■ **Extract provided**
● ● ● ●
The 8km hike takes you through the pine forest, around cliffs and coves and past traditional Croatian villages. The views constantly change from dense forest to open views of the azure Adriatic waters surrounding the island.
We headed up the steep track from the pebble beach at the start of our hike, which passed traditional Croatian houses scattered around olive groves and a small church. Our reward was a beautiful panoramic view across the Bay of Kolocep.
Further along the track, there were two options to take. One path leads to a shingle beach, and the continuing path is the hiking route around the island. We took the hiking route and were rewarded with the pre-Romanesque Chapel of St Nicholas standing beneath the pine trees.
The chapel dates back to the 12th century and was a peaceful place to rest before continuing our journey through citrus and olive groves.
Enjoy the natural beauty of Kolocep
The scenery was changing all the time, from dense woodland to open views of the ocean but be aware that the walk is on unmade paths and fallen pine needles, so you need to have decent footwear on to tackle it; flip-flops won’t be suitable!
We arrived at an open picnic area where we finally saw some locals and checked with them that we were heading in the right direction as our navigational skills left a lot to be desired.
Steps at this rocky outlet take you down to one of the numerous hidden coves scattered around the island, and it is here that you can swim to the “Blue Cave”, but we chose to sit and enjoy the view before continuing to the lighthouse. The pine aroma as you criss-cross the paths through the forest is fantastic.
As we moved on, the sky started changing from bright blue to overcast, and we hoped it wouldn’t rain. When we reached the lighthouse, the sea was crashing against the rocks, and the sky had turned grey.
Sitting at the end of steep steps without protection from the elements felt quite dangerous. I thought it was a little too precarious to try and reach the lighthouse with huge waves crashing all around the rocks, so I admired it from afar on this occasion!
Changing weather on Kolocep
As we walked, the skies turned darker, and the rain clouds came in; it is incredible how quickly the weather changes. The rain came down hard, and we waited for it to ease before continuing our hike.
As we continued through the forest, we passed a village consisting of a few houses, some chickens and a cat who seemed to be taunting us. Deja vu kicked in, and I’m sure we had doubled back on ourselves without realising it! The trail is quite tricky to navigate, so if you can download a map, it may be a good idea.
We passed another small bay before arriving back at our starting point, which looked so pretty with fishing boats bobbing on the turquoise waters.
Back on Donje Celo Beach, we abandoned our walking boots, cooled our toes in the water and enjoyed a crisp Croatian wine while watching the sunset and waiting for our return ferry to Dubrovnik – the perfect end to our hike in Croatia.
My honest opinion of Kolocep
What month did I travel? September
How was the weather? It was a mixture of sun, clouds and rain.
Would I recommend hiking in Kolocep? Yes, it is a pretty island, and a hike around it will immerse you in all nature has to offer. We only saw a few people during our walk, so it feels like you have the island all to yourself. It is a complete contrast to Dubrovnik and is worth the time to explore.
● ● ● ●
■ **Apply what you read**
**a.** In the Kolocep hiking account, to what century does the Chapel of St Nicholas date back?
**b.** Reproduce a section of the Kolocep hiking account word for word, starting with "The chapel dates" and going on through "to be desired.".
The rows below the Kolocep hiking account come from an unrelated source.
● ● ● ●
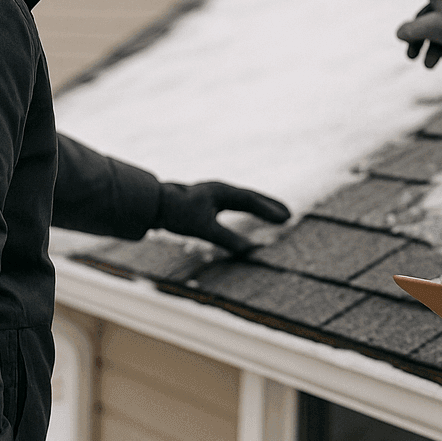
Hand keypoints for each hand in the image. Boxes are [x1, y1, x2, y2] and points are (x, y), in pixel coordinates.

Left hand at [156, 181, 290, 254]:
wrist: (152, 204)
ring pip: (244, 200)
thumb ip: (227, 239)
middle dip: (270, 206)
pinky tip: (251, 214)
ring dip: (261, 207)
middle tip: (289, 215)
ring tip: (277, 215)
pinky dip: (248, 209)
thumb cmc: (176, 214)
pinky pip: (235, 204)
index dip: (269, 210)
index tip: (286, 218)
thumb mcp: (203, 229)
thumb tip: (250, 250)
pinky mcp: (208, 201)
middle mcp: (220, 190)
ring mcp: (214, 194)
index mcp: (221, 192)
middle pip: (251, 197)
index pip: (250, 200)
● ● ● ●
■ **Replies**
**a.** The 12th century.

**b.**
The chapel dates back to the 12th century and was a peaceful place to rest before continuing our journey through citrus and olive groves.
Enjoy the natural beauty of Kolocep
The scenery was changing all the time, from dense woodland to open views of the ocean but be aware that the walk is on unmade paths and fallen pine needles, so you need to have decent footwear on to tackle it; flip-flops won’t be suitable!
We arrived at an open picnic area where we finally saw some locals and checked with them that we were heading in the right direction as our navigational skills left a lot to be desired.